■ What to do:
Take the lines below beginning at the line that has "cytoplasmic/membranous and nuclear" and stopping after the line that has "immunohistochemical staining in", and print them exactly as they are, with no other lines.

(Data excerpts)
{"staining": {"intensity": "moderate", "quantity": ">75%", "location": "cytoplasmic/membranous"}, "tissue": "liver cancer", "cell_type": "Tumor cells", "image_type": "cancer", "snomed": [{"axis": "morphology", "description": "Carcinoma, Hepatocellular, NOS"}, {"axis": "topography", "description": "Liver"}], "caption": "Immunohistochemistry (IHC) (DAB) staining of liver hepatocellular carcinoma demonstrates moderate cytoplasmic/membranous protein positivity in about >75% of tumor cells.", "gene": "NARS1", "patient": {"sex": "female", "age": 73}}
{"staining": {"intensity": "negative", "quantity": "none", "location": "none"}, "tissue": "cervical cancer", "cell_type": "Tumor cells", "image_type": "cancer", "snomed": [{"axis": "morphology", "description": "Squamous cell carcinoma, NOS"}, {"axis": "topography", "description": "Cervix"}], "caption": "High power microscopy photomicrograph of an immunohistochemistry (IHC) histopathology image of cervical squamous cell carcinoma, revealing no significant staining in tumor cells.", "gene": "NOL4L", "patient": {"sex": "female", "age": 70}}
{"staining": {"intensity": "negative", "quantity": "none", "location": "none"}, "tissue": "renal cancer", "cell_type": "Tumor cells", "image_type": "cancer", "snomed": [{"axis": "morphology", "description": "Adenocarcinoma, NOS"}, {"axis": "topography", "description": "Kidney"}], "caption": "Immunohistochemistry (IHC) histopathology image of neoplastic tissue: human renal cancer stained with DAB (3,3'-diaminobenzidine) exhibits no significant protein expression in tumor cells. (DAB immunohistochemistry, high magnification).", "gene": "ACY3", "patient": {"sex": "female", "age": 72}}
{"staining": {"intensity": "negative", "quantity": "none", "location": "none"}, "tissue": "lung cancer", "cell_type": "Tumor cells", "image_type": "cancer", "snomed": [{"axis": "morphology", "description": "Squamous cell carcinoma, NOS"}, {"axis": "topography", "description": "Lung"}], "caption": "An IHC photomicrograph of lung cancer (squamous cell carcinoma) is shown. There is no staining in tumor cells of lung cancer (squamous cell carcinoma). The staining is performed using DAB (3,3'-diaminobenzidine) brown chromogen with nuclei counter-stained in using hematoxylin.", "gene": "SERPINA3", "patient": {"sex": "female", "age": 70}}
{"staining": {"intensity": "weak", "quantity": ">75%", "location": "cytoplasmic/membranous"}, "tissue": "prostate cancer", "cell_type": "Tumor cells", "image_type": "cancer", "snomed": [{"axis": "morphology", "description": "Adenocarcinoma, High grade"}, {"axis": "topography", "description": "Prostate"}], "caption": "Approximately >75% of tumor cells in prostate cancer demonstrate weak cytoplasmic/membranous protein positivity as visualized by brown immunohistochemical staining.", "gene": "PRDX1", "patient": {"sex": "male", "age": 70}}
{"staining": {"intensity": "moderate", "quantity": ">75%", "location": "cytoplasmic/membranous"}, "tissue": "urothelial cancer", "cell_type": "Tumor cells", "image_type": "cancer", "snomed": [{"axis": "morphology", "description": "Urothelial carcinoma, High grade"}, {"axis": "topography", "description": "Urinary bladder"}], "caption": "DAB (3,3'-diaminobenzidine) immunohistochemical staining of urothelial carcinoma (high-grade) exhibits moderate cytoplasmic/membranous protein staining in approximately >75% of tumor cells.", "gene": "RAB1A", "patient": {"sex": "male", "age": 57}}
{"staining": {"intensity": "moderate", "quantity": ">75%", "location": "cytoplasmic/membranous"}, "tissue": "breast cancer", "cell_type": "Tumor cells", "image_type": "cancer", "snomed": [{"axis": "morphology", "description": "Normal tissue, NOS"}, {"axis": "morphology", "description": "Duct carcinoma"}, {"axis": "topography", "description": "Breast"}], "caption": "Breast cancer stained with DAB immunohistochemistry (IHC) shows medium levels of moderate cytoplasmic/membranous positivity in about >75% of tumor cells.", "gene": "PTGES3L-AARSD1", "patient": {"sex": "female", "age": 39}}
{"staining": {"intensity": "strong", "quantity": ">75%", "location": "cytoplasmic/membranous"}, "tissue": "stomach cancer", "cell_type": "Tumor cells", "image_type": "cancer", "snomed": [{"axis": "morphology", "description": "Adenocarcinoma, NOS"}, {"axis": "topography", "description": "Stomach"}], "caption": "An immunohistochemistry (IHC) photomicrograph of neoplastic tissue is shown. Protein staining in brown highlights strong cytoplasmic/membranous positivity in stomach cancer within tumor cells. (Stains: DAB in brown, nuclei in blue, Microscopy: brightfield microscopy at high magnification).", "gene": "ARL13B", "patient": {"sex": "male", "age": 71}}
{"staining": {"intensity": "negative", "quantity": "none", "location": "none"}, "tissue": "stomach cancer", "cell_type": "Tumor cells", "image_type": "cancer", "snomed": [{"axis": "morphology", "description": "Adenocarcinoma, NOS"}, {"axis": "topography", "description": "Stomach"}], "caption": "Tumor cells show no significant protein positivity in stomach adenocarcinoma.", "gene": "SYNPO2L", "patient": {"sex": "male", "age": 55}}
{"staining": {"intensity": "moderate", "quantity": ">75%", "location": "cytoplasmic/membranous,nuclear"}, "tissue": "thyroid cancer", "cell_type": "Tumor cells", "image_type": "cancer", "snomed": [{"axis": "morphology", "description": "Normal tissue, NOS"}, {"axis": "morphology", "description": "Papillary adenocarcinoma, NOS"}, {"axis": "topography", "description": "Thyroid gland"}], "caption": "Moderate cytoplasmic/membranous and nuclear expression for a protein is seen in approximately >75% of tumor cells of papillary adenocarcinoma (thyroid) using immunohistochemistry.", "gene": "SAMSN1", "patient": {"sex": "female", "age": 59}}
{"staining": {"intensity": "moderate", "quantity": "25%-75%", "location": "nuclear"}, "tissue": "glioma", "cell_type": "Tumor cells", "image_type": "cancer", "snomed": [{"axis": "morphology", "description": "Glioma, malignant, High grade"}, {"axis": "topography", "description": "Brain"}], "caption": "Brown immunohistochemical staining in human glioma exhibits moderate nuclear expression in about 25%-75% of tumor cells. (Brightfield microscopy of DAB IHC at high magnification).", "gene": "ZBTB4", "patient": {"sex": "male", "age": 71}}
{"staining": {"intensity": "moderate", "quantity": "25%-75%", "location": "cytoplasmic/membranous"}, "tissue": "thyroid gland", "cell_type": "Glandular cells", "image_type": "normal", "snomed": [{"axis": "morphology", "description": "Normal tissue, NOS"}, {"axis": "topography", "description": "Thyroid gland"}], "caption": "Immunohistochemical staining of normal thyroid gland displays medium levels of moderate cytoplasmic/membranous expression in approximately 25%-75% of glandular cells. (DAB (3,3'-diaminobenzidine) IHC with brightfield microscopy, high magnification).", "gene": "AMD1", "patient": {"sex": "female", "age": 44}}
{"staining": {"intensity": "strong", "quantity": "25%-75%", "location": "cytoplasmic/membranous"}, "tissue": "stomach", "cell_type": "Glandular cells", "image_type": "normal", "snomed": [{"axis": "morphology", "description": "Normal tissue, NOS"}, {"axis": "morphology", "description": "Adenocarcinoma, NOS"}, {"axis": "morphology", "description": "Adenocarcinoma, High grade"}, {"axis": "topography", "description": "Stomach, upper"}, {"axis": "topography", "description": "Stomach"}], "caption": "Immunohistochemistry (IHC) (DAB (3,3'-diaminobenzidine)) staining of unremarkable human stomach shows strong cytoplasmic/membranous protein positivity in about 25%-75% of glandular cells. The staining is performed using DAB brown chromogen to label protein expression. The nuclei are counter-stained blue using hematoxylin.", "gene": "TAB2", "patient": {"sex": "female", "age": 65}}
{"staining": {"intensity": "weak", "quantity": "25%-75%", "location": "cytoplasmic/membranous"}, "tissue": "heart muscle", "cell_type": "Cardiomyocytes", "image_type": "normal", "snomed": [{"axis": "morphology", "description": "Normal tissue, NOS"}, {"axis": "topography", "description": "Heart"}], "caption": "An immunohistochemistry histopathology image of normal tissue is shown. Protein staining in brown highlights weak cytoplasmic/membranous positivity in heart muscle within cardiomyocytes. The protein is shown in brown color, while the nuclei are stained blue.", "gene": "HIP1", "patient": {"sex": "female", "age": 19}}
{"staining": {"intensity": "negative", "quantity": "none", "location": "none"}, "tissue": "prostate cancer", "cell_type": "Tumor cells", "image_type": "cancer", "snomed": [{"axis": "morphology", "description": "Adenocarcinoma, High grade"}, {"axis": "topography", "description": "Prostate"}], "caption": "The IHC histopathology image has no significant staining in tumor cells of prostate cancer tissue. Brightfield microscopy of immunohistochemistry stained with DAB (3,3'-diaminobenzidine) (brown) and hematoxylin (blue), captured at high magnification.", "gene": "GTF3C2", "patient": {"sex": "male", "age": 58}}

■ Answer box:
{"staining": {"intensity": "moderate", "quantity": ">75%", "location": "cytoplasmic/membranous,nuclear"}, "tissue": "thyroid cancer", "cell_type": "Tumor cells", "image_type": "cancer", "snomed": [{"axis": "morphology", "description": "Normal tissue, NOS"}, {"axis": "morphology", "description": "Papillary adenocarcinoma, NOS"}, {"axis": "topography", "description": "Thyroid gland"}], "caption": "Moderate cytoplasmic/membranous and nuclear expression for a protein is seen in approximately >75% of tumor cells of papillary adenocarcinoma (thyroid) using immunohistochemistry.", "gene": "SAMSN1", "patient": {"sex": "female", "age": 59}}
{"staining": {"intensity": "moderate", "quantity": "25%-75%", "location": "nuclear"}, "tissue": "glioma", "cell_type": "Tumor cells", "image_type": "cancer", "snomed": [{"axis": "morphology", "description": "Glioma, malignant, High grade"}, {"axis": "topography", "description": "Brain"}], "caption": "Brown immunohistochemical staining in human glioma exhibits moderate nuclear expression in about 25%-75% of tumor cells. (Brightfield microscopy of DAB IHC at high magnification).", "gene": "ZBTB4", "patient": {"sex": "male", "age": 71}}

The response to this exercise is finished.